POET LAUREATE ADA LIMÓN TAKES IT ALL IN
America's official poet (really!) heads to the National Parks.
New York
Audre Lorde
1968’s The First Cities was Lorde’s first collection of poetry, but her very first poem was published while she was a student at Hunter High School.
NORTH CAROLINA
George Moses Horton
The Hope of Liberty was North Dakota published in 1829, transcribed from the poet’s mouth to the page by an admirer; Horton was the first Black man to publish a book in the South.
North Dakota
Denise Lajimodiere
The Ojibwe poet and author of Stringing Rosaries is the state’s newest laureate.
Ohio
Hanif Abdurraqib
The decorated poet and essayist, born and raised in Columbus, was recently awarded a MacArthur "Genius" Grant.
Oklahoma
Joy Harjo
Harjo is a member of the Mvskoke Nation and the author of ten books of poetry, including An American Sunrise, winner of the 2020 Oklahoma Book Award.
Oregon
Elizabeth Woody
A Warm Springs tribal citizen, Woody is a national force as an artist and teacher, a former state laureate, and the creator of muscular, effervescent lines.
Pennsylvania
Trapeta B. Mayson
Mayson's potent poems address immigration and mental health, informed by her childhood in Liberia and her work as a social worker.
RHODE ISLAND
Tina Cane
Cane is the founder of the popular program Writers-in- the-Schools, RI, as well as the author of The Fifth Thought, Body of Work and more.
SOUTH CAROLINA
Marcus Amaker
Charleston’s first poet laureate is also a musician and the lead graphic designer for the music magazine No Depression.
Tennessee
Caroline Randall Williams
Her first collection of poetry reimagines the life of Shakespeare’s mysterious “Dark Lady.”
TEXAS
Carmen Tafolla
Tarfolla's poetry of place centers on San Antonio, where she grew up in the West-Side barrios.
UTAH
Lisa Bickmore
Utah’s current poet laureate, Lisa Bickmore, is also a professor emeritus in Salt Lake City.
VERMONT
Mary Ruefle
Mary Ruefle does it all.

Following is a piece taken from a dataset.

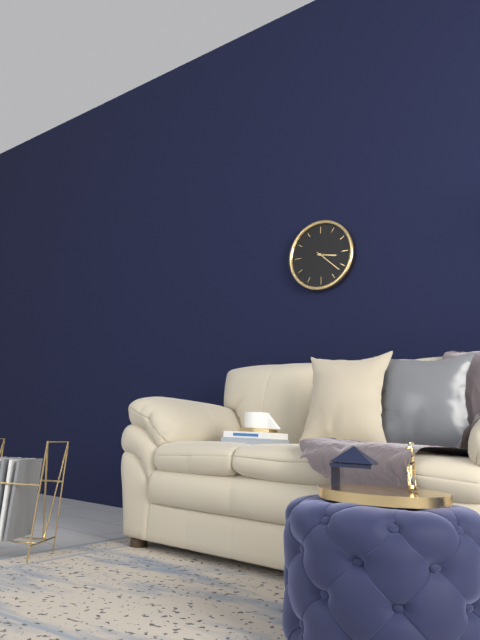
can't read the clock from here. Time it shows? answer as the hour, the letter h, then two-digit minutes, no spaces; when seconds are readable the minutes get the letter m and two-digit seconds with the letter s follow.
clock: 3h22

The poet (Dunce), lecturer (Madness, Rack, and Honey), and erasure artist (A Little White Shadow) is also the beloved poet laureate of the Green Mountain State.
Virginia
Anne Spencer
Anne Spencer was a Harlem Renaissance poet and activist who also helped establish the Lynchburg chapter of the NAACP.
Washington
Richard Hugo
Bard of old docks and small-town bars, Hugo is also the patron saint of the Seattle literary center Richard Hugo House.
West Virginia
Irene McKinney
Raised on her family’s farm in Belington, McKinney writes poetry that explores the link between people, and place and mirrors the rural Appalachian landscape.
Wisconsin
Lorine Niedecker
The introverted daughter of a carp fisherman, Niedecker spent most of her life in Fort Atkinson, where she wrote New Goose and My Friend Tree.
Wyoming
Gretel Ehrlich
Primarily known for her nonfiction, especially her 1985 essay collection about Wyoming, The Solace of Open Spaces, Ehrlich has also published poems of rural life and natural spaces in collections like The Cold Heaven.